The book has an excessive amount of personal anecdote — such as conversations with and exam scores of individual students — but no presentation of statistically significant findings on overall changes in students’ performance. The author also favorably discusses learning styles and the Myers-Briggs inventory, neither of which is scientifically supported. A more concise presentation with a greater emphasis on empirical evidence would be more persuasive.

The good

McGuire’s focus is on teaching students about the benefits of metacognition, including a specific method of introducing them to Bloom’s taxonomy (Chapter 4). Why is this effective? In high school, students earn high grades without much effort, so they enter college suffering from illusory superiority and ignorant of the actual learning process. Coaching students on specific study strategies (Chapter 5) will therefore benefit them. One example: as professors, we typically know what shortcuts to employ to efficiently find and retain information contained in a book. Students, in contrast, may not know what an index is or how to use one.

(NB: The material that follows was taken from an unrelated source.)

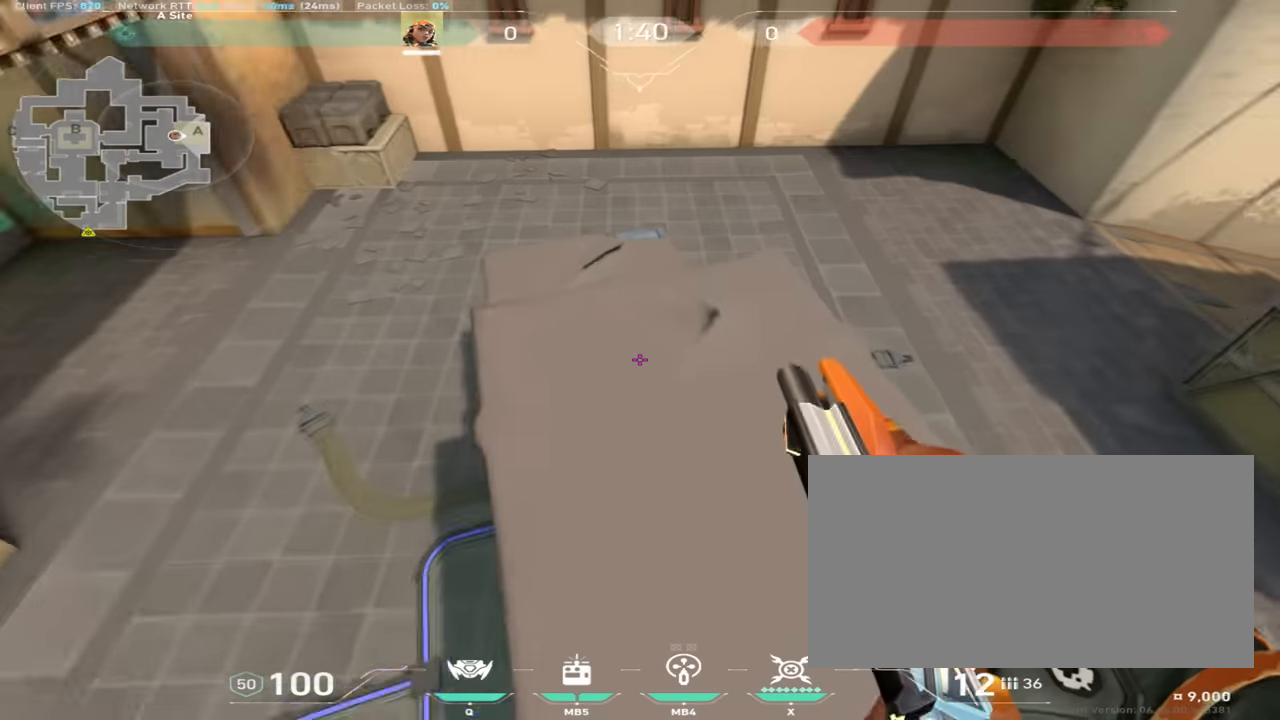
{"keys": [], "mouse": [], "events": [[217, "d", "up"]]}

McGuire also rightly discusses the role of motivation in student learning (Chapters 7-9), and she points out that there are both student-related and professor-related barriers to motivation. These barriers can be mitigated by the instructor.

A final comment

The underlying assumption of this book is that students want to learn, and if they are equipped with the right tools, college becomes a more valuable and rewarding experience for them and their professors. While I think this is a noble and generally accurate sentiment, I’m seeing an increasing number of U.S. undergraduate students for whom college is simply a credentialing process. For these students, the diploma is the goal, learning is not.